UnitedHealth Group is trying to overthrow the non-binding shareholder proposal, which asks the company to prepare a report on delayed and denied healthcare costs.
The proposal, submitted by members of the Inter-Indigenous Centre for Corporate Responsibility (ICCR), represents a new frontier that calls for insurers to be held responsible for the “macroeconomic costs” of care that has been rejected.
The proposal asks UnitedHealth Group to produce a report on “public health-related costs and macroeconomic risks created by company practices that limit or delay access to health care.”
“The investors we work with are interested in creating long-term value,” said Meg Jones-Monteiro, senior director of health equity at ICCR. Unions represent primarily institutional investors, such as pensions and foundations.
“When you think about the investment portfolio that our members have, they’re very diverse,” Jones Monteiro said. “What happens in one sector affects another.”
The proposal is not binding, but the UnitedHealth Group is still fighting to stop it. In a January filing with the Securities and Exchange Commission, UnitedHealth Group attempted to exclude the proposal from its proxy statement on technical basis. .
As members of the coalition want more “transparency,” shareholders can understand the “externalities” created by UnitedHealth Group.
“I have been tracking shareholder proposals for many years,” said Shirley Westcott, senior vice president of Alliance Advisors, Corporate Governance Group. “I’ve never seen anything like this before.”
UnitedHealth Group is the largest health insurance company in the United States and the 19th largest company in the world by market capitalization, the largest employer of the US physician. According to one industry analysis, more than 5% of the US gross domestic product flows through the company every day.

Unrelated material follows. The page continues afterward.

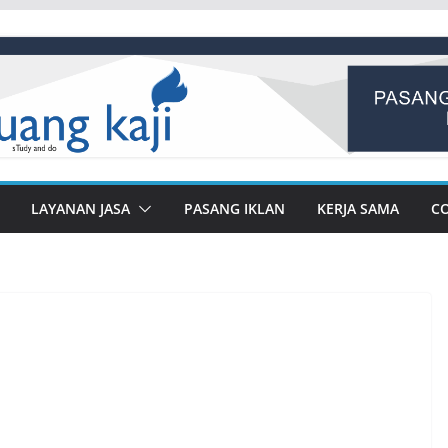
LAYANAN JASA
PASANG IKLAN
KERJA SAMA
C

The allegation is that the company is so large that there is a delay in care caused by prior approval, which means that patients must seek permission from the insurance company before treatment, and the denial ultimately makes the worker sick. They argue that benefits can damage the broader US economy.
“Overall performance of financial markets determines 75-94% of portfolio returns,” the investors argued about the proposal. “Given the size and wide reach of UHG, shareholders fear that UHG’s practices could undermine the value of their portfolio.”
Even if the SEC supports the inclusion of shareholder proposals, we may be excluded from our proxy if we agree to terms that qualify the investors. Investors usually withdraw the proposal.
The allegations come after the murder of United Healthcare CEO Brian Thompson, who was shot and killed before a company meeting in Manhattan in December. His murder sparked a national debate about health care after many responded publicly to his death with indifference and politics.
UnitedHealth Group did not respond to requests for comment.